START RECORDS SHOWN

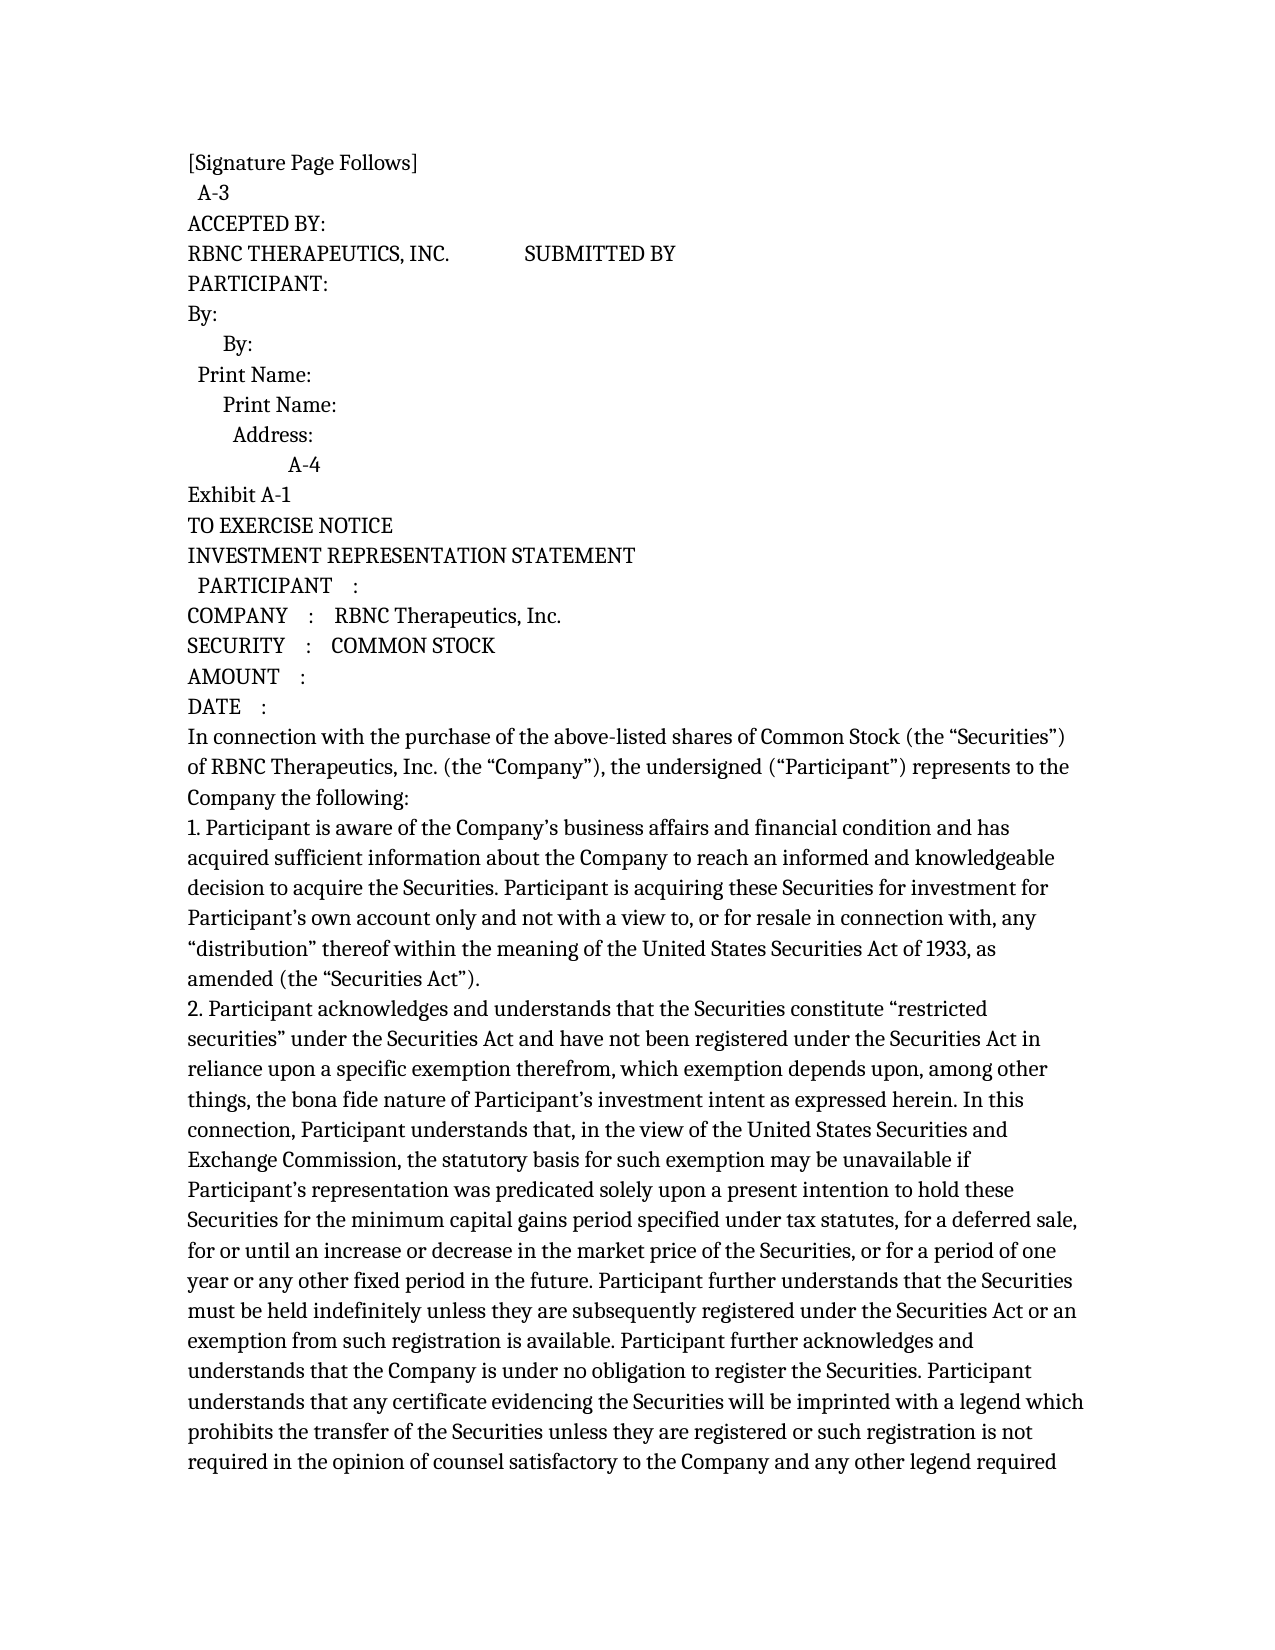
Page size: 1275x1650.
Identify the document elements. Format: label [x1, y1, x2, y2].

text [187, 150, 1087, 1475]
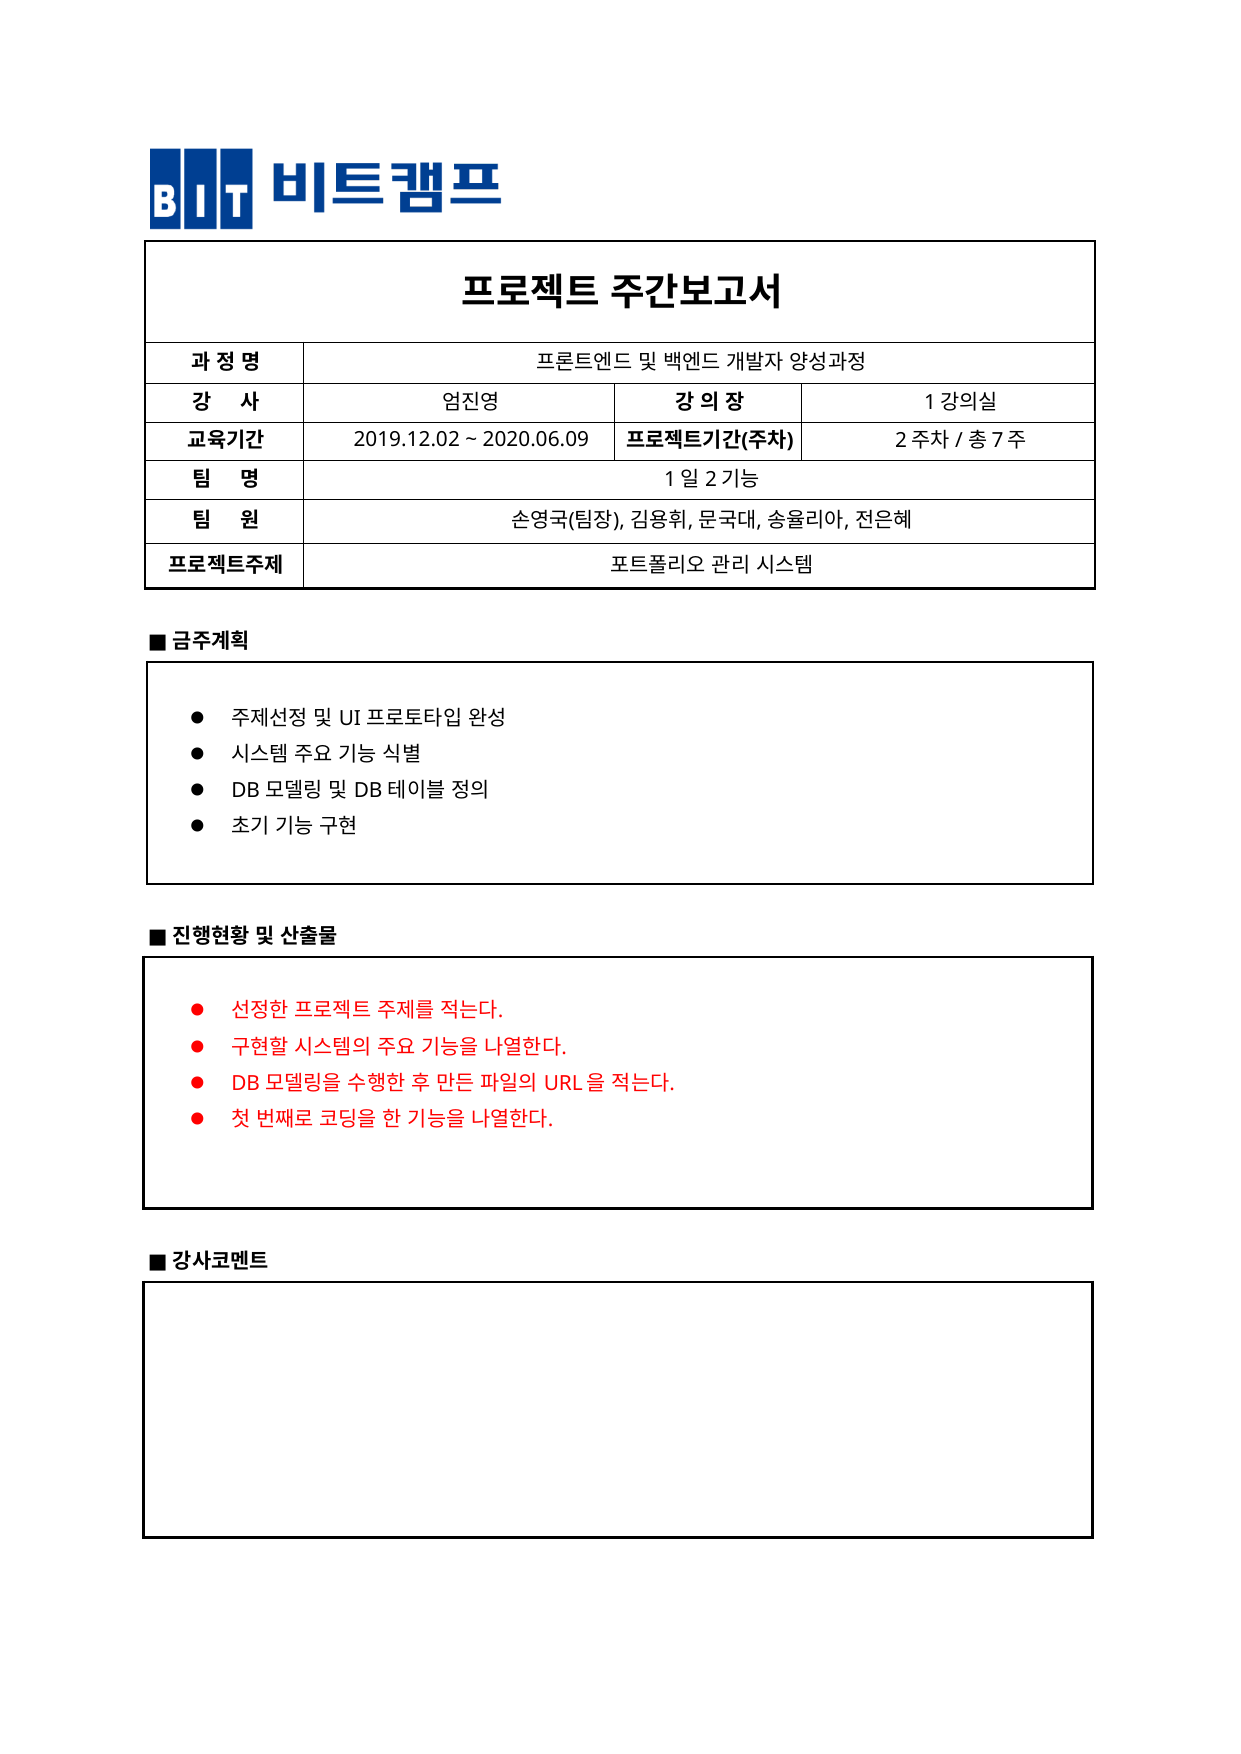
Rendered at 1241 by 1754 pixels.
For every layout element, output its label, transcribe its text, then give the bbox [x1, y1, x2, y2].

END RECORDS SHOWN

In repeating the lines above, keep the wording exact and leave every picture out.

Page size: 1275x1650.
Identify the document elements. Format: label [x1, y1, x2, y2].

text [187, 150, 1087, 1475]
Rendered at 1241 by 1754 pixels.
For every layout element, output its label, transcribe its text, then give the bbox [x1, y1, x2, y2].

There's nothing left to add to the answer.